**TUGAS**:
**1.** Jawablah pertanyaan berikut berdasarkan berita tentang layanan darurat Command Center 112.
(a) Siapa yang memimpin langsung rapat koordinasi itu?
(b) Berapa posko yang saat ini dimiliki Tim Gerak Cepat (TGC)?
(c) Sistem BPJS di Surabaya sudah berbasis apa?
**2.** Salin tanpa perubahan bagian berita tentang layanan darurat Command Center 112 yang dimulai dengan "Komisi D menyoroti" dan berlanjut sampai "satu sistem terpadu.".

━━ TEKS BACAAN ━━

Gelar Rakor Layanan CC 112, Komisi D DPRD Surabaya Minta Pembenahan Sistem Layanan

SURABAYA – HKNews.info : Rapat Koordinasi Komisi D DPRD Kota Surabaya, Senin (7/7/2025), dengan genda evaluasi pelayanan darurat Command Center 112, menghadirkan para pejabat dari beberapa instansi Pemerintah Kota Surabaya. Antara lain, BPBD (Badan Penanggulangan Bencana Daerah), Bappeda, Dinas Kesehatan, Dinas Sosial, Dinas Komunikasi dan Informatikan, Dinas Perhubungan, serta Satpol PP Kota Surabaya.
Ketua Komisi D, dr. Akmarawita Kadir, yang memimpin langsung Rakor ini, mengungkapkan masih banyaknya keluhan masyarakat terkait lambannya pelayanan panggilan darurat melalui CC 112. Antara lain, soal telepon yang tidak segera direspon, atau direspon tapi petugas meminta pelapor yang nota bene warga kota, agar menunggu hingga satu jam lebih. Menurut dr Akma, hal ini perlu dilakukan pembenahan system pelayanan tanggap darurat.

Komisi D menyoroti keberadaan Tim Gerak Cepat (TGC) yang saat ini beroperasi di bawah koordinasi Dinas Kesehatan. Meski telah memiliki tujuh posko, jumlah tersebut dinilai belum memadai, terutama di kawasan Surabaya Barat. Dalam rapat tersebut, diusulkan penambahan tiga posko TGC di wilayah barat dan satu posko tambahan di pusat kota, guna meningkatkan kecepatan dan efisiensi waktu tanggap darurat.
Menurut dr. Akmarawita, pelayanan TGC sejauh ini masih terkendala sistem rujukan pasien yang tidak merata. “Tidak jarang tim lapangan mengalami kebingungan untuk menentukan rumah sakit rujukan karena kurangnya integrasi data dan informasi fasilitas Kesehatan,” tutur dr Akma, yang dikonfirmasi awak media usai Rakor.
Oleh karena itu, lanjutnya, kita mendorong adanya kerja sama menyeluruh antara Pemkot Surabaya dengan seluruh rumah sakit, baik negeri maupun swasta, dalam satu sistem terpadu.
Ia menekankan pentingnya rumah sakit menerima pasien gawat darurat tanpa diskriminasi, mengingat sistem BPJS di Surabaya sudah berbasis Universal Health Coverage (UHC). Sesuai ketentuan, rumah sakit wajib menerima pasien dalam kondisi darurat tanpa alasan administratif. Bila terjadi penolakan, maka rumah sakit bisa terjerat pidana. Karena itu, kerja sama lintas rumah sakit juga perlu memuat informasi teknis seperti ketersediaan dokter, jumlah ruang ICU, dan kapasitas ruang perawatan, sehingga pasien tidak perlu mengalami pemindahan berulang kali.

━━━
━━ DAFTAR YANG DITAMPILKAN ━━

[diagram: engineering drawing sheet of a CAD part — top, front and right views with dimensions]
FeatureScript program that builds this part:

━━━
━━ DAFTAR YANG DITAMPILKAN ━━

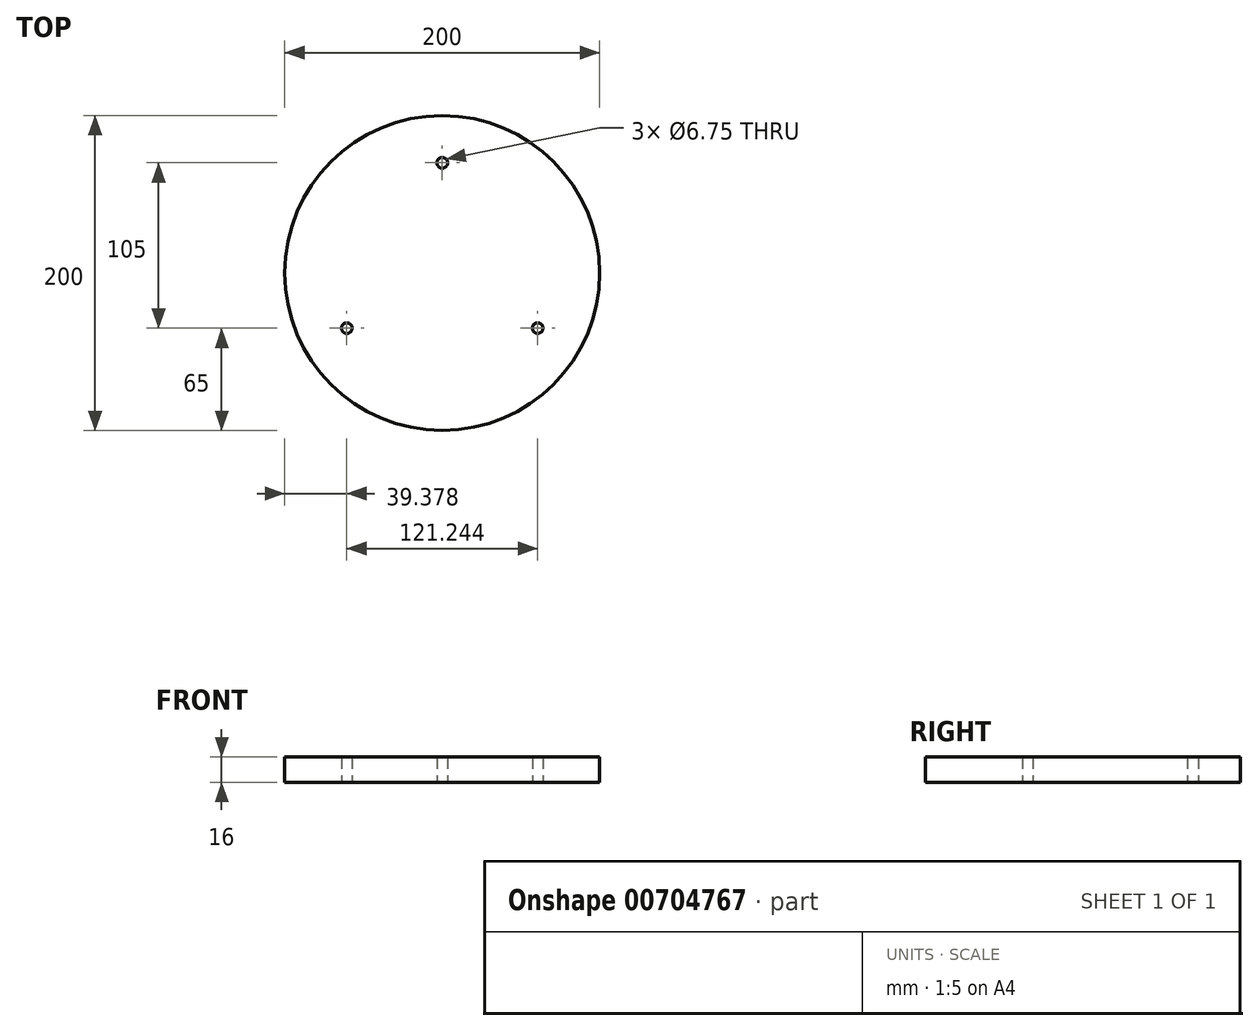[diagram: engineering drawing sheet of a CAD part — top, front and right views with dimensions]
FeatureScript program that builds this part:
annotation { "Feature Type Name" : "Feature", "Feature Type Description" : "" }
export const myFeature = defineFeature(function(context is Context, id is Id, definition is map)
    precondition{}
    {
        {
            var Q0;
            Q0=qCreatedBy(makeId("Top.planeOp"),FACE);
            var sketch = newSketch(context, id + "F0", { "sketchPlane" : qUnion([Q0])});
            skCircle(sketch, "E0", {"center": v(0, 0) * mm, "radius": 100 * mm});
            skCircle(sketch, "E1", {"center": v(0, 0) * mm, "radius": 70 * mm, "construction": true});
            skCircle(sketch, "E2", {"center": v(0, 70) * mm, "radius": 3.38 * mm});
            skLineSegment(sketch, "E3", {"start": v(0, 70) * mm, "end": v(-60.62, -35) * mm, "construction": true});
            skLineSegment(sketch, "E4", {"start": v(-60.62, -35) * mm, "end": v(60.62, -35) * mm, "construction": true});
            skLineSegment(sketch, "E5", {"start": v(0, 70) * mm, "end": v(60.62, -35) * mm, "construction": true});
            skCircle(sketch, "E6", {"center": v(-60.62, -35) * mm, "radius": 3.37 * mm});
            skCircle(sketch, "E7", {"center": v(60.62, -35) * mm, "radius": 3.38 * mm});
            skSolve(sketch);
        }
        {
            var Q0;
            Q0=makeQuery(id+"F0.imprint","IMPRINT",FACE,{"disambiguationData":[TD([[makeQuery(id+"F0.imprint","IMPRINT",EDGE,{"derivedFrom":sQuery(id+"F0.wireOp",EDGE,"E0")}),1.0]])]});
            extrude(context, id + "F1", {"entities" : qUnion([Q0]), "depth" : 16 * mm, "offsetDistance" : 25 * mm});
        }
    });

━━━
━━ DAFTAR YANG DITAMPILKAN ━━

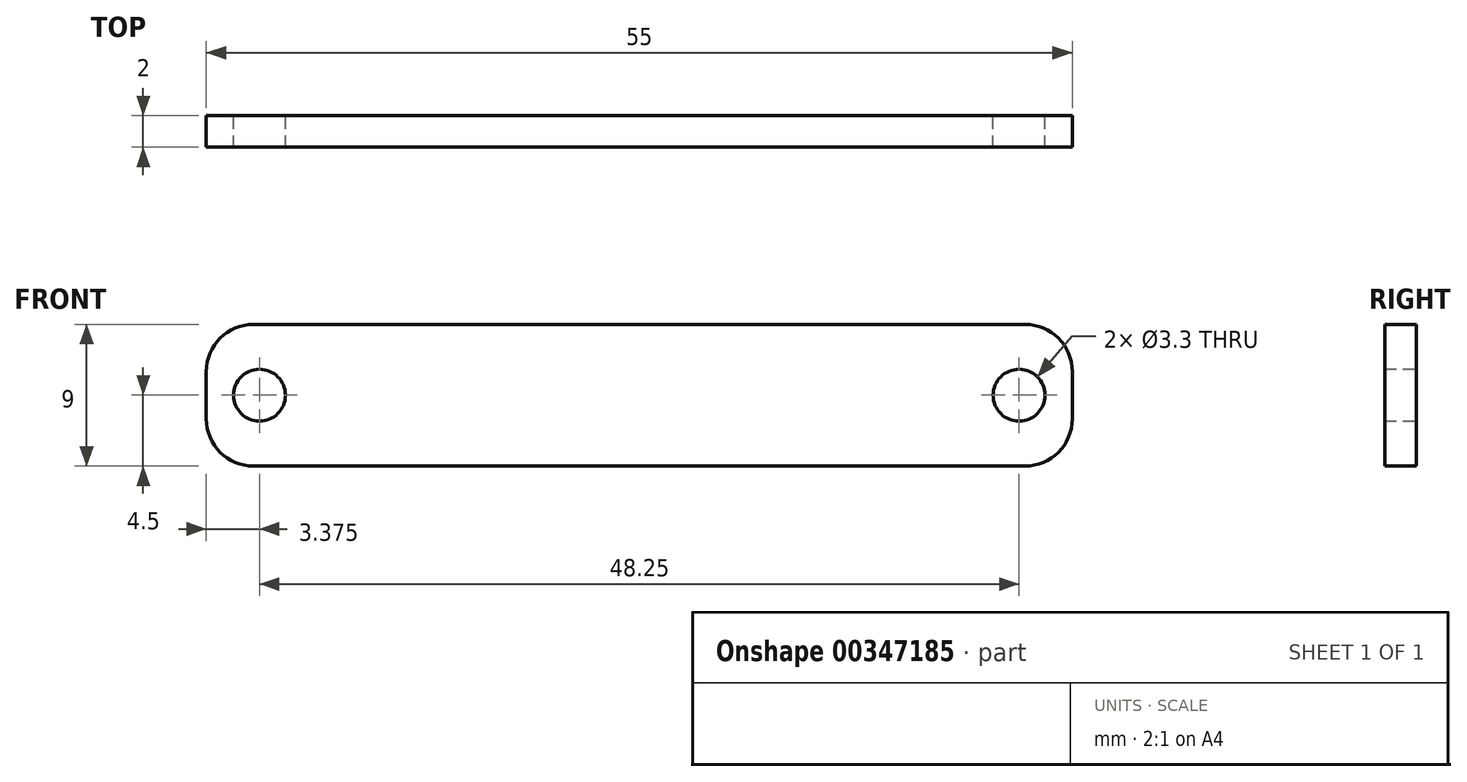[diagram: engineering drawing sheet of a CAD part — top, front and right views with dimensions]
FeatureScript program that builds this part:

━━━

**KUNCI JAWABAN**:
**1.**
(a) Ketua Komisi D, dr. Akmarawita Kadir.
(b) Tujuh posko.
(c) Universal Health Coverage (UHC).

**2.**
Komisi D menyoroti keberadaan Tim Gerak Cepat (TGC) yang saat ini beroperasi di bawah koordinasi Dinas Kesehatan. Meski telah memiliki tujuh posko, jumlah tersebut dinilai belum memadai, terutama di kawasan Surabaya Barat. Dalam rapat tersebut, diusulkan penambahan tiga posko TGC di wilayah barat dan satu posko tambahan di pusat kota, guna meningkatkan kecepatan dan efisiensi waktu tanggap darurat.
Menurut dr. Akmarawita, pelayanan TGC sejauh ini masih terkendala sistem rujukan pasien yang tidak merata. “Tidak jarang tim lapangan mengalami kebingungan untuk menentukan rumah sakit rujukan karena kurangnya integrasi data dan informasi fasilitas Kesehatan,” tutur dr Akma, yang dikonfirmasi awak media usai Rakor.
Oleh karena itu, lanjutnya, kita mendorong adanya kerja sama menyeluruh antara Pemkot Surabaya dengan seluruh rumah sakit, baik negeri maupun swasta, dalam satu sistem terpadu.